In their cross-sectional study, published in the International Journal of Epidemiology, the researchers investigated the association between bone density and high-intensity physical activity in 1218 pre- and 1326 postmenopausal women. 

The researchers found that women who spent one to two minutes each day engaged in high-intensity physical activity – equivalent to running in premenopausal women and slow jogging in postmenopausal women – had 4% better bone health than those who spent less than one minute exercising.

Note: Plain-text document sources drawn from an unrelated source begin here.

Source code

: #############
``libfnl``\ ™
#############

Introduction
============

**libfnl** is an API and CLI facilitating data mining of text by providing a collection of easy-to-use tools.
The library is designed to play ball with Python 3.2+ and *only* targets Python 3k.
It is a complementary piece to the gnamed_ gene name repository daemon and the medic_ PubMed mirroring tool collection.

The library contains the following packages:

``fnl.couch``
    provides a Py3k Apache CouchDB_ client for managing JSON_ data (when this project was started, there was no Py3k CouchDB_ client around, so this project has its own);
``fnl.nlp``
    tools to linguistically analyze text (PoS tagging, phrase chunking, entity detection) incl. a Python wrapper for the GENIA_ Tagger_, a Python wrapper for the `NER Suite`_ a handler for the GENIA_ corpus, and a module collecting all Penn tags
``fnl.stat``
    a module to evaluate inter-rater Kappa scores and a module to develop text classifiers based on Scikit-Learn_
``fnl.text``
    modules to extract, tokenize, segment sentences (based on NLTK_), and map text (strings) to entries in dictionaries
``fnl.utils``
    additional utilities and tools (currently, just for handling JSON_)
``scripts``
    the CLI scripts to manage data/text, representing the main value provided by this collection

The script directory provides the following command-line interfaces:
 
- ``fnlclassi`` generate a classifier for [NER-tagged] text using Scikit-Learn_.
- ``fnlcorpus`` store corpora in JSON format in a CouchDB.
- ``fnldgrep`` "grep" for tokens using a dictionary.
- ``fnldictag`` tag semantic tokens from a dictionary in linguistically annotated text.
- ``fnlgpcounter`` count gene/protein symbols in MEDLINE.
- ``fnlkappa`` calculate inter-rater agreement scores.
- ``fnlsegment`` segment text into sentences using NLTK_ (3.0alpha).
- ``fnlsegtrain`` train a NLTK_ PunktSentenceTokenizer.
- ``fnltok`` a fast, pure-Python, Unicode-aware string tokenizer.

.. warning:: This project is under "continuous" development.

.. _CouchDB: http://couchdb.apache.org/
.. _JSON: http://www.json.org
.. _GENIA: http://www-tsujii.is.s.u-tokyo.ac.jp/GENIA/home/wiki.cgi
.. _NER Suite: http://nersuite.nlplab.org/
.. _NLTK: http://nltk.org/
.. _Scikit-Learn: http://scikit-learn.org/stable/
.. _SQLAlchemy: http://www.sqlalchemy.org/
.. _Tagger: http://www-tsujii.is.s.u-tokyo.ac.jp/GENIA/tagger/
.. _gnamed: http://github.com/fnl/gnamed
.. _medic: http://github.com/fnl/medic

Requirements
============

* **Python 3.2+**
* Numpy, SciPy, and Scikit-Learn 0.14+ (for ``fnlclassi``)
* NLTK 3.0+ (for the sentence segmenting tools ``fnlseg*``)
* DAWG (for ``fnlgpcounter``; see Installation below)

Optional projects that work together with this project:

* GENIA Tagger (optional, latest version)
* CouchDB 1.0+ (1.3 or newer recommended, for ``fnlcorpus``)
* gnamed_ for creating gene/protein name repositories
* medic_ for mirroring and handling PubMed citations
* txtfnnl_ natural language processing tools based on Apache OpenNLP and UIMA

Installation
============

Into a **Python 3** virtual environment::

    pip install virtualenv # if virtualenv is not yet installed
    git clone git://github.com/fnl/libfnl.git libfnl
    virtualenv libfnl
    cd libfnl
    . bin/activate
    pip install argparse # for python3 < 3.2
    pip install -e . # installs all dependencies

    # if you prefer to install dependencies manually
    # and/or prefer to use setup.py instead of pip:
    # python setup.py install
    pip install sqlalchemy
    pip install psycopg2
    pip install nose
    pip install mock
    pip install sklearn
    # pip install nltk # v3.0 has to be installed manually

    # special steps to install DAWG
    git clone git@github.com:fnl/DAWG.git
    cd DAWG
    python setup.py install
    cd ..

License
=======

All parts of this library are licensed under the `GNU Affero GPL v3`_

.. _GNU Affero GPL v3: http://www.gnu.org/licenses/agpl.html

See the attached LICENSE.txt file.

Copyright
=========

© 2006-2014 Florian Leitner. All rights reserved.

Women participating in more than two minutes’ vigorous activity daily had 6% better bone health. 

Physical activity was measured objectively over seven days using wrist-worn accelerometry-based activity monitors, and bone health was measured using bone mineral density T-score, speed of sound and broadband ultrasound attenuation. 

Professor Adrian Bauman, Sesquicentenary Professor of Public Health at the University of Sydney, said the scientific measurement of activity tracking and bone density measurement were key advantages in this study. 

‘It’s a huge study, it has very good objective measurement of physical activity using new accelerometry techniques, and it has very careful and substantially improved measures of bone density,’ he told Medicine Today

However, he said, it was a cross-sectional study, and a longitudinal study would be needed to confirm that the association was causal. 

‘This study adds to the general impression that vigorous activity is necessary for bone health,’ Professor Bauman said, adding that the beneficial effects of exercise on bone health had been known for some time. ‘It’s not just walking around and incidental activity that is needed, it may be that more vigorous exercise, particularly weight-bearing vigorous exercise, is necessary to improve bone health.’ 

He noted that although the study was conducted in adult women, the message was pertinent to girls in their adolescent years. 

‘Adolescence is a time when bone deposition occurs and is critical for bone health, but it is also a time when many girls give up being physically active,’ he said. ‘This is another piece in the puzzle of increasing evidence that vigorous physical activity is good for bone health, so we should be promoting it, particularly in adolescents.’ 

Professor Bauman said that achieving the levels of physical activity evaluated in the study could be difficult for some middle-aged people, and regular exercise of any intensity was better than no exercise at all. 
‘We shouldn’t throw the “take the dog for a walk and use the stairs” message out with the bathwater.’
Int J Epidemiol 2017: 1-10; doi: 10.1093/ije/dyx080.